▶ [CONSIGNE DONNÉE 1]: Transcrivez tel quel le passage du récit qui commence aux mots « La plus grande » et s'arrête après « un char d’assaut. ».
━━━ PAGE
Avec le nombre des années, je deviens plus sage; les derniers jours et les perceptions de Carmen ne sont pas sans m’avoir inculqué une certaine crainte. Pourtant, il y a une petite voix intérieure qui me dit que je n’ai rien à craindre. Quand on perd un enfant, on sait qu’il ne peut rien nous arriver de pire. Même la mort apparaît aux parents comme une libération : peut-être le retrouverais-je? ou cesserais-je de m'en souvenir à jamais?
Laurent avait pris d’autres habitudes; il mitraillait littéralement ses loisirs avec sa caméra numérique depuis qu’il s’en était acheté une en 2005.
La plus grande place du monde, cette Place Tienanmen est un autre espace duquel Laurent a capté des photos et des video clips.
J’en ai donc une idée préconçue quand un taxi me dépose sur la rue bordant à l’est la Cité Interdite. Une centaine de pas à faire et je me retrouve sur Xichang’an Jie, grand boulevard qui sépare la Cité et la Place. Plus que jamais, je me souviens de la grande affiche noir et blanc qui ornait le salon de son logement de la rue Sainte-Élizabeth : l’étudiant faisant face à un char d’assaut.
━━━━━━
━━━ RELEVÉS AFFICHÉS
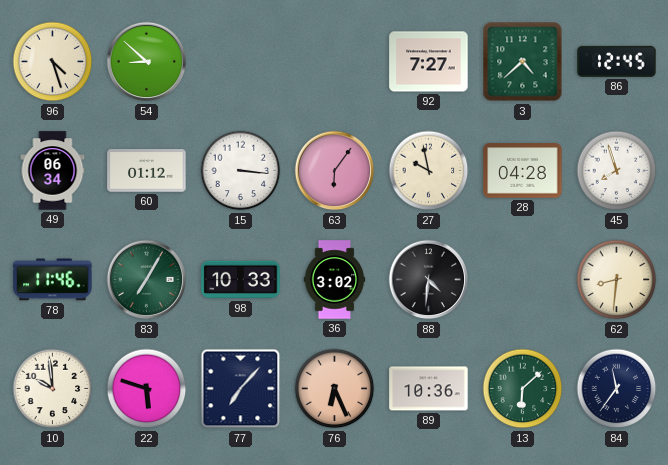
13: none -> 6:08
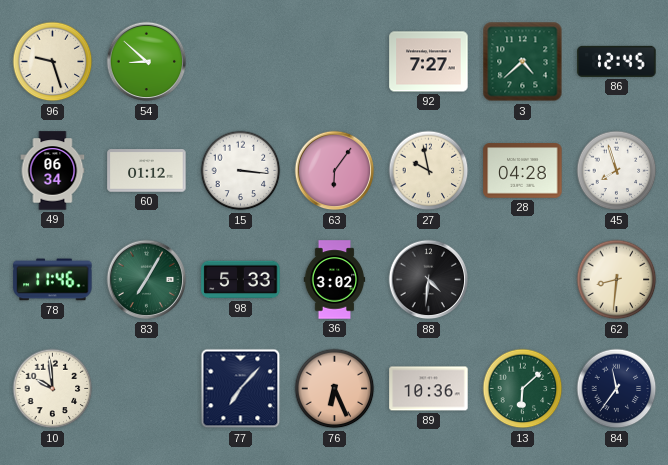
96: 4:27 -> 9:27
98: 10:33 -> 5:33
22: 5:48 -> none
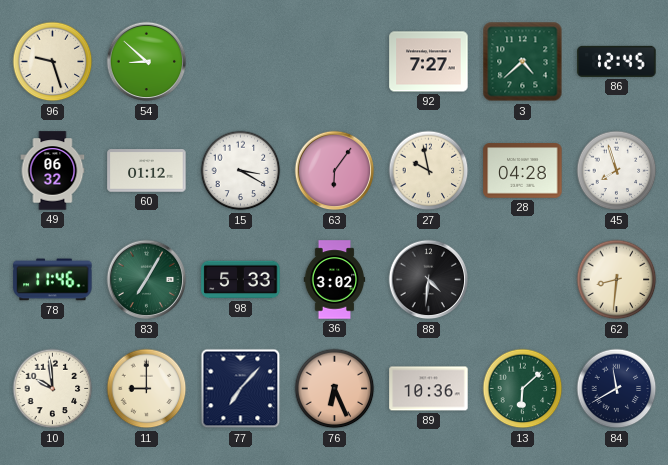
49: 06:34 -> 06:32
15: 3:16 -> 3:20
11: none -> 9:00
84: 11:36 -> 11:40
━━━━━━
▶ [CONSIGNE DONNÉE 2]: Redonnez à l'identique toutes les lignes du listing des horloges ci-dessus, en omettant les images.

▶ [RÉPONSE COMPLÈTE 1]:
La plus grande place du monde, cette Place Tienanmen est un autre espace duquel Laurent a capté des photos et des video clips.
J’en ai donc une idée préconçue quand un taxi me dépose sur la rue bordant à l’est la Cité Interdite. Une centaine de pas à faire et je me retrouve sur Xichang’an Jie, grand boulevard qui sépare la Cité et la Place. Plus que jamais, je me souviens de la grande affiche noir et blanc qui ornait le salon de son logement de la rue Sainte-Élizabeth : l’étudiant faisant face à un char d’assaut.

▶ [RÉPONSE COMPLÈTE 2]:
13: none -> 6:08
96: 4:27 -> 9:27
98: 10:33 -> 5:33
22: 5:48 -> none
49: 06:34 -> 06:32
15: 3:16 -> 3:20
11: none -> 9:00
84: 11:36 -> 11:40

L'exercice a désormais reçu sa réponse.